We hear many stories from Apple Watch users who say the device has alerted them to potentially life-threatening health issues. However, a new story from Ohio is one of the first of its kind.
Ken Counihan says a combination of respiratory rate and blood oxygen data from his Apple Watch alerted him to a potentially fatal condition last fall…
Apple Watch respiration rate and blood oxygen data
As reported by local news company News 5 in Cleveland, Ohio, Counihan is an avid Apple Watch user who relies on the device for exercise tracking, sleep tracking and more. However, last October he noticed that his respiratory rate was elevated. Your respiratory rate is the number of breaths you take per minute. minute, and an elevated number can signal a number of potential health problems.
The Apple Watch is able to monitor your breathing rate while you sleep. Since Counihan wears his Apple Watch for sleep tracking, the Health app was able to collect his breathing rate and look for trends and changes in those trends. The Health app offers a “Health Trends” feature that can notify you when there is a change in a specific metric.
In his case, Counihan decided to go to outpatient treatment, where he was x-rayed and eventually sent home with bronchitis medication.
“I got an alert back in October that my breathing was elevated. So basically you have a certain number of breaths per minute, basically saying I went from 14 to 17 or 18,” Counihan said. “My wife made me call my son and he suggested I go to the ER and get it checked out, which I did. And they just did an X-ray. And they gave me some medicine for bronchitis at the time .”
Later that day, however, Counihan received another alert on his Apple Watch: his blood oxygen level was dropping. “My blood oxygen — which is normally in the mid-90s, which is what it should be, kind of 95 and up — started getting out to the mid-80s,” he said. At the request of his family, Counihan then reluctantly went to the emergency room.
Using the numbers he provided from the Apple Watch, plus additional vitals gathered in the emergency room, doctors ordered a CT scan. This CT scan is what revealed the underlying cause of Counihan’s symptoms. “They took me back for the CT scan and found I had blood clots all over my lungs,” he said.
Counihan was then prescribed blood thinners and is “feeling much better,” and he credits the Apple Watch with saving his life. He says doctors told him that if he had gone to bed instead of going to the emergency room that night, he “may not have woken up the next morning.”
“What the doctor said as a follow-up was that if I hadn’t gone in, he said that 60% of people who have this condition at that time – if I went to bed, I might not have woken up the next morning” Counihan said.
“I’ve got three kids and two grandkids, hopefully some more grandkids in the next few years, I just want to continue to enjoy it,” Counihan said. “I have friends who have gone out and bought an Apple Watch as a result. I just had dinner with a friend the other night … and he’s looking to get an Apple Watch now. It saved my life. It’s fantastic.”
Dr.
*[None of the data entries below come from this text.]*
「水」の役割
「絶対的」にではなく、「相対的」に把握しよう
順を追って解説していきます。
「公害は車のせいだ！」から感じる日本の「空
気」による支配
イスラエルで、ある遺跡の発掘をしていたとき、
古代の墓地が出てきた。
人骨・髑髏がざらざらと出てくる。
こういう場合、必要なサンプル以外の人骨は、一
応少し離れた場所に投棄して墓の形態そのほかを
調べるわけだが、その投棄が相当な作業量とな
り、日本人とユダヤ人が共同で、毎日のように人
Lucy Franjic, an emergency physician at the Cleveland Clinic, echoed Counihan’s praise for the Apple Watch:
“We have patients come in and they notice these trends of ‘my heart rate is higher than normal’ or ‘it shows me that … I have an abnormal rhythm,'” Franjic said. “And so having those pieces of information can kind of just help the doctor try to diagnose what the underlying problem is and help prevent life-threatening emergencies from occurring.”
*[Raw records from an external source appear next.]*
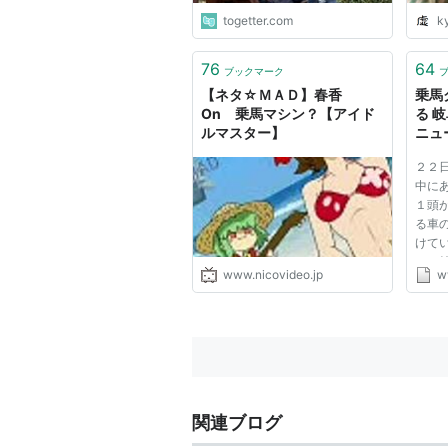
togetter.com
k
76
64
ブックマーク
【ネタ☆ＭＡＤ】春香
乗馬
On 乗馬マシン？【アイド
る 岐
ルマスター】
ニュ
２２
中に
１頭
る車
けて
には
www.nicovideo.jp
w
人が
けた
追い
うこと
関連ブログ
This is an interesting look at how two pieces of data collected by the Apple Watch can be used together to alert someone to larger health issues. Of course, the Apple Watch itself can’t alert someone to a potential blood clot, but it can provide the insight needed to prompt someone to seek further medical attention.
This is also one of the first – if not the first – times we’ve seen the blood oxygen feature in the Apple Watch used for something like this. Apple itself says that the blood oxygen function is “designed for general fitness and wellness purposes only,” but the data can clearly still be broadly useful as a reference point for other health concerns.